At the end of my assessment she said;

“The people who check the forms, I believe are quite understanding and will have your best interests at heart and be sympathetic to your needs and place you in the right (support) group. If they do not place you in this group appeal it and you will win.”

“You are a genuinely ill person and are unemployable due to your multiple medical conditions.”

It is a courageous account of mistreatment at the hands of not only Atos, but also the tribunal part of the system. It hurts to read stories like these. And it inspires anger on behalf of these victims, for that is what they are. It is stories like this, and they are by far the norm, not the exeption, which give the lie to the government’s claims that this process is fair. It is anything but.

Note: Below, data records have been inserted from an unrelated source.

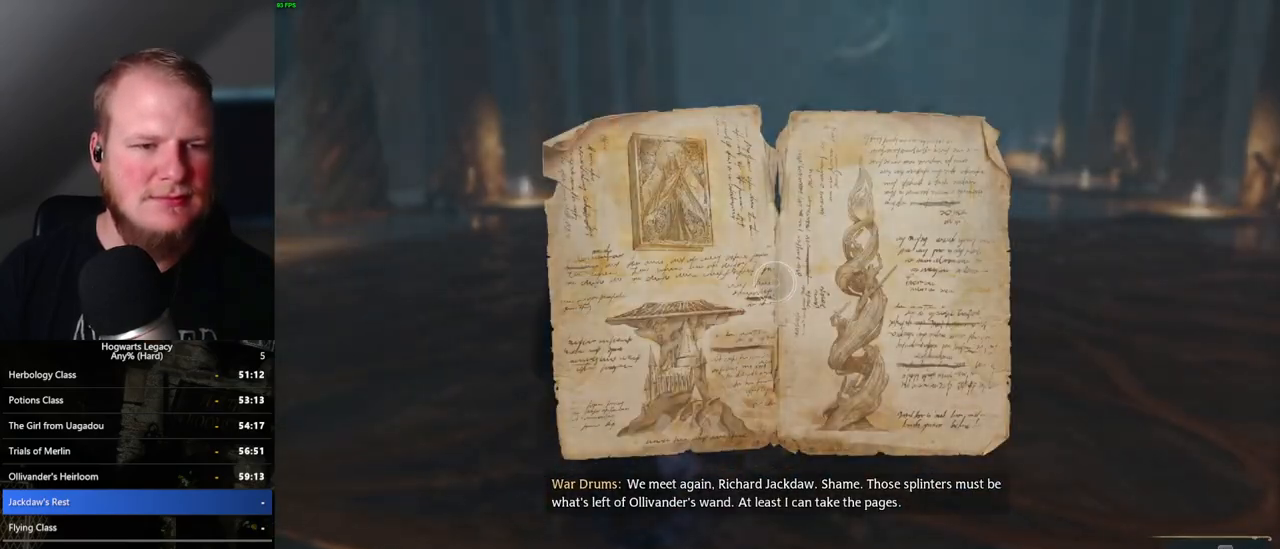
{"keys": ["a", "space"], "mouse": [], "events": [[17, "escape", "up"], [417, "a", "down"], [433, "space", "down"]]}
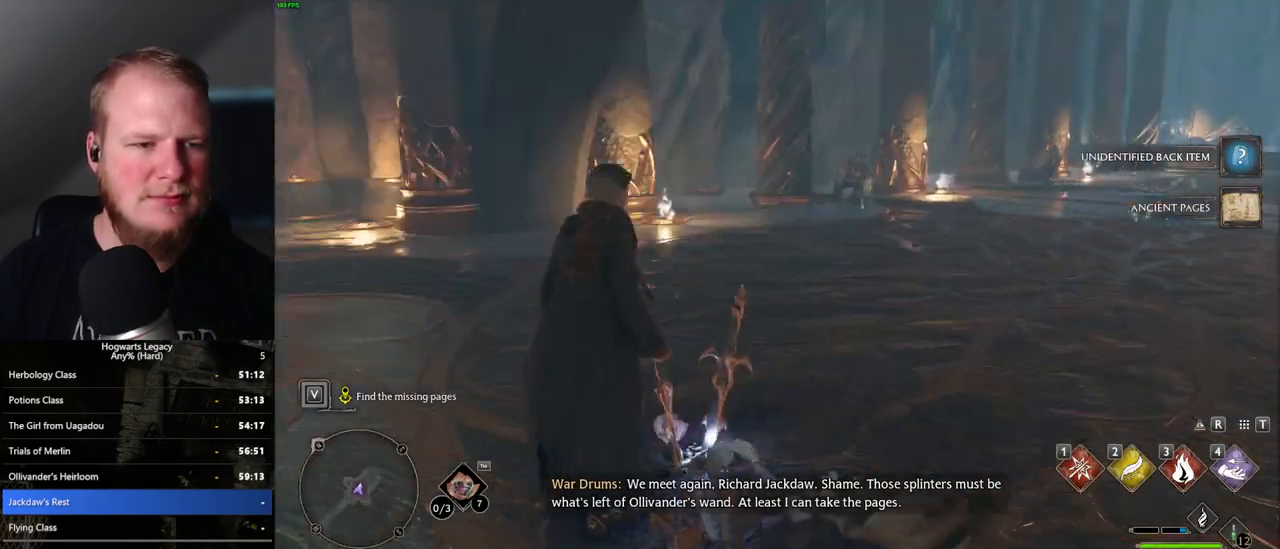
{"keys": ["w"], "mouse": [], "events": [[50, "space", "up"], [50, "w", "down"], [150, "a", "up"], [217, "shift_l", "down"], [383, "shift_l", "up"]]}
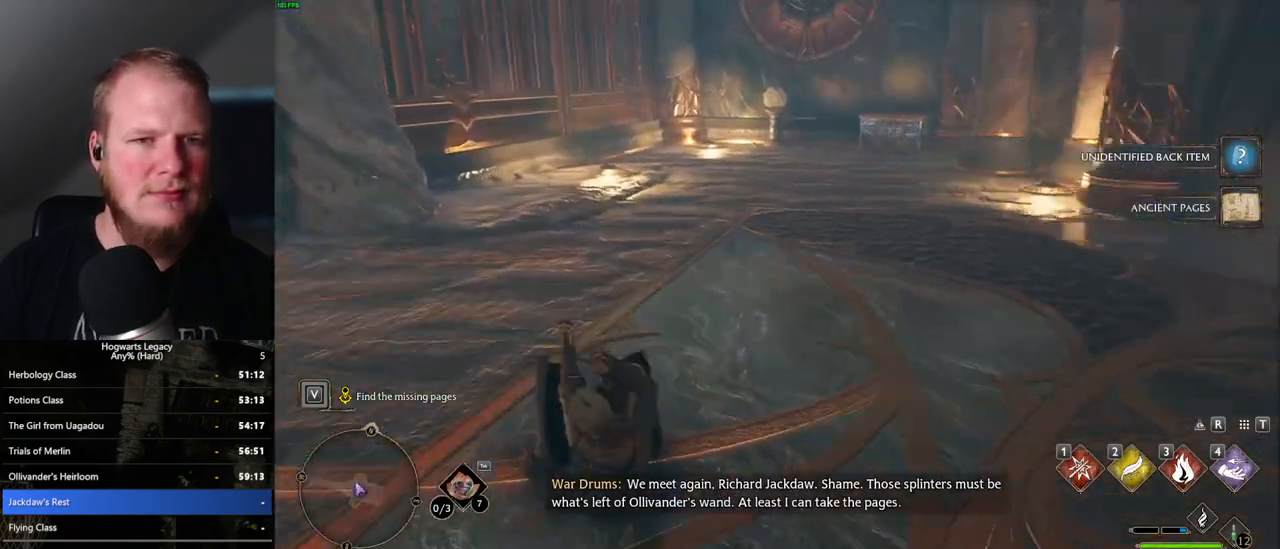
{"keys": ["w"], "mouse": [], "events": []}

It is nothing but a systematic way of denying people their legitimate benefits. And it operates in a fearfully Kafkaesque way. I know that Atos have visited my blog recently. I know too that they have viewed my section on ‘my WCA experience, among other categories. Well, here you are Atos. Here is yet another real person whose life has been trampled on, and who has been caused extra suffering on top of her already considerable health issues. I hope you are proud.

And you, Iain Duncan Smith, Chris Grayling et al, you should certainly be hanging your heads in shame. Even were it only one person who could be said to be suffering in this way, it would be enough to discredit the whole process. Instead there are masses. No wonder more and more people are drawing comparisons with the nazis’ treatment of the disabled. This is a purge of the sick and vulnerable, those who should expect to be afforded some respect and allowed some dignity in their daily struggle against illness.

I never feel entirely comfortable with adopting a high moral tone in this way, because its what politicians do and we all know how that tends to turn out. But, come on, this is a no-brainer. Its only the thin shield of compliant press and media that is preventing the truth about this becoming a national scandal of the highest magnitude. But,as the purge continues, the number of people who will learn first hand, either through family or friendship networks, what a deceitful, shameful process this is will grow, and eventually the truth will out. Such a disgrace that so many will have had to suffer in order to make that happen.

We can only hope the ”tipping point’ of these stories is reached soon, and broader society is no longer able to ignore this state abuse of the sick and disabled, and those who support them.